▸ **Document**
Happy 70 Bob Years!
Last week I was watching over my parents' house, and happened to catch Prince's interview & performance on "Lopez Tonight". It was definitely good to see his Princeness again, especially considering how great he still looks & sounds. He's even still hitting all the high notes in "The Beautiful Ones", with pretty much the same sound overall. For me, as a sometime singer, that's a great thing to hear...
And just when I'm thinking that Prince is the greatest Minnesota musician ever, along comes Bob Dylan's 70th birthday :) And again the Dylan memories & music come to mind... It's funny now to think that I didn't really discover Bob Dylan until I was out of college. I mean, sure I'd heard of him.... But when the secretary where I worked in college told me she went to high school with him, I could only muster a youthfully exaggerated interest.
Only after I'd graduated and started playing in a band did I actually begin digging in, curious about what I'd find.... At the time I was living in Minneapolis, so one morning (after working the night shift) I went to the Minneapolis Central Public Library. Within this massive structure, there was a huge selection of books on Dylan!
I picked out about 6 titles: a couple biographical, a couple with an academic perspective, and a couple mainly on the lyrics/poetry. I also visited the Electric Fetus in St. Cloud, and bought every album through John Wesley Harding on cassette. Shortly afterwards, I added everything from "Blood on the Tracks" through "Infidels". And so, there at work, all by myself in a small St. Paul Kinko's store, I passed the time reading up and listening to those cassettes through the cheap boombox at hand.
And after a while I starting "getting it", and have been a fan ever since! At first, my favorite album was "The Times They Are A Changin'". I really liked the way those spare folk songs came across, with their intricate lyrics and captivating delivery. After that, I went through all the acoustic albums, then 'moving' to the amazing trio of electric albums (starting with "Bringing It All Back Home"). And for a while, at work, it was 'all Dylan all the time'. :)

▸ **Some records**
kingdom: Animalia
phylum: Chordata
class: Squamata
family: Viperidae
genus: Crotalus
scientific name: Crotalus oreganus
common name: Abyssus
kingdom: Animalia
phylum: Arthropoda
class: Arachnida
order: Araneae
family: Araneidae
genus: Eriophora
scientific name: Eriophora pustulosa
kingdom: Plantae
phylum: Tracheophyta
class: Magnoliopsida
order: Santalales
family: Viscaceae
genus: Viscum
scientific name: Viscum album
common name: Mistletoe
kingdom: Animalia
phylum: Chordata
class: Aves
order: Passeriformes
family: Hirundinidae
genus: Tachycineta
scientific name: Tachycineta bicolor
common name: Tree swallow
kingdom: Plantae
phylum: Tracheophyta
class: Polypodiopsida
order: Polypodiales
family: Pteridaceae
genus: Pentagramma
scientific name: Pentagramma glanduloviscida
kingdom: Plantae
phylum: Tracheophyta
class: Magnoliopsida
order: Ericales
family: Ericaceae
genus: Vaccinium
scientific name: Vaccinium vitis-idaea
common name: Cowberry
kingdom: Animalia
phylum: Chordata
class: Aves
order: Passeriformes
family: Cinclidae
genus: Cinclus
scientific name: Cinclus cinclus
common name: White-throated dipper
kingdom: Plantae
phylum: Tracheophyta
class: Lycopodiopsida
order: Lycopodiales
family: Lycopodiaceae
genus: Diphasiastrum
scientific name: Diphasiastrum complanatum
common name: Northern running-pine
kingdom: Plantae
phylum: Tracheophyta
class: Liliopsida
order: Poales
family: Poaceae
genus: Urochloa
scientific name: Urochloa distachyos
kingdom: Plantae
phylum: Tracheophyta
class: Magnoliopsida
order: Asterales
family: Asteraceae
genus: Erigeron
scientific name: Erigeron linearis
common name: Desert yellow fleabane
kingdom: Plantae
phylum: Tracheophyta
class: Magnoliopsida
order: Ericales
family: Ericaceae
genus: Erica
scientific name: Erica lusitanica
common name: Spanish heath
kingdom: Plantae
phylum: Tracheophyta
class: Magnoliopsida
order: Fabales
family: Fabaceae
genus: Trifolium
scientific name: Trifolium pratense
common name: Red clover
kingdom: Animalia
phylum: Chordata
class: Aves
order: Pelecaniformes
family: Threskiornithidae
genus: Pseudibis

▸ **Jobs**
• a. In the blog post about Bob Dylan's 70th birthday, which album does the writer name as the first favorite?
• b. According to the blog post about Bob Dylan's 70th birthday, why did the writer first favor "The Times They Are A Changin'"?
• c. Decide whether each statement agrees with the blog post about Bob Dylan's 70th birthday, and quote the words that settle it: (i) The writer discovered Bob Dylan while still in college. (ii) The writer bought Dylan albums on cassette at the Electric Fetus in St. Cloud. (iii) The writer checked out about six books on Dylan at the library.

▸ **Set of answers**
• a. "The Times They Are A Changin'"

• b. The writer liked the way its spare folk songs came across. Those songs had intricate lyrics and a captivating delivery.

• c.
(i) No: "I didn't really discover Bob Dylan until I was out of college."
(ii) Yes: "I also visited the Electric Fetus in St. Cloud, and bought every album through John Wesley Harding on cassette."
(iii) Yes: "I picked out about 6 titles"